Esse ponto é reforçado no livro “Sorte e Sucesso”, do economista e professor de administração Robert Frank. “A retórica da meritocracia parece ter escamoteado o quanto do sucesso ou do fracasso dependem, crucialmente, de eventos que estão totalmente fora do controle individual”, escreve ele. E, um pouco mais adiante: “As pessoas detestam ouvir que o sucesso pode ser explicado pela sorte – as pessoas bem-sucedidas, principalmente”.

Frank chama atenção para o fato, a princípio contraintuitivo, de que o caráter altamente competitivo do mundo moderno só agrava a situação: numa condição em que todos se preparam, lutam e se esforçam ao máximo, a probabilidade da sorte acabar sendo o fator decisivo numa disputa, o tira-teima final na hora do desempate, torna-se dominante.

● **DADOS DE ORIGEM**:
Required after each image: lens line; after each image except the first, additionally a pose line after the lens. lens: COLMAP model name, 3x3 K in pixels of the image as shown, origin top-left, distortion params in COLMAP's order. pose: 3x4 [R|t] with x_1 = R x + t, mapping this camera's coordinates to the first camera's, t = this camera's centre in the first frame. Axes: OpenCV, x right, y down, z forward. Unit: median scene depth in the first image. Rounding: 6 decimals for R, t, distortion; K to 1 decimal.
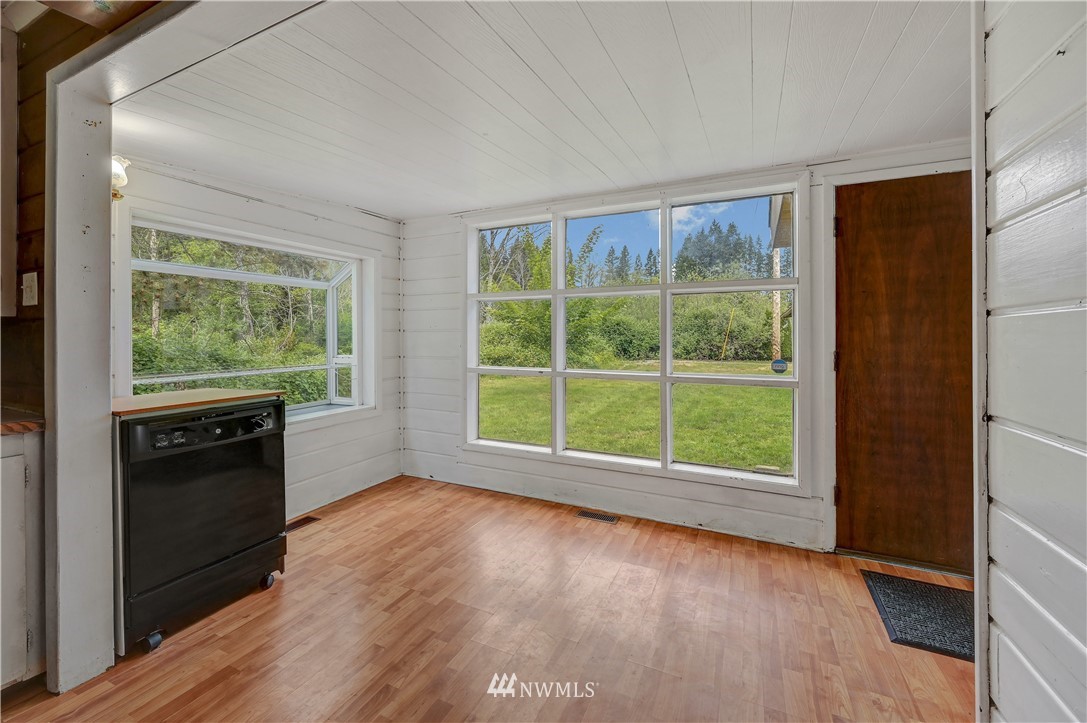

● **ITENS DO EXERCÍCIO**:
1. No trecho sobre sorte e sucesso, que ocupações são atribuídas a Robert Frank?
2. Dê continuidade ao trecho sobre sorte e sucesso, começando logo após sua última frase.

● **RESPOSTAS DO EXERCÍCIO**:
1. Economista e professor de administração.

2.
Se o processo seletivo inicial realmente barra os candidatos incompetentes ou inadequados, a última decisão sobre quem fica com a vaga pode acabar dependendo mais da cor da gravata do candidato ou da qualidade do sono do recrutador do que de qualquer diferença real (porque, se houver, provavelmente será microscópica) de capacidade entre os finalistas.

Isso vale, claro, não só para procura de emprego, mas também para o sucesso comercial de produtos e, na economia moderna dos influencers, para o sucesso online.

 

Carlos Orsi é jornalista, editor-chefe da Revista Questão de Ciência e coautor do livro "Ciência no Cotidiano" (Editora Contexto)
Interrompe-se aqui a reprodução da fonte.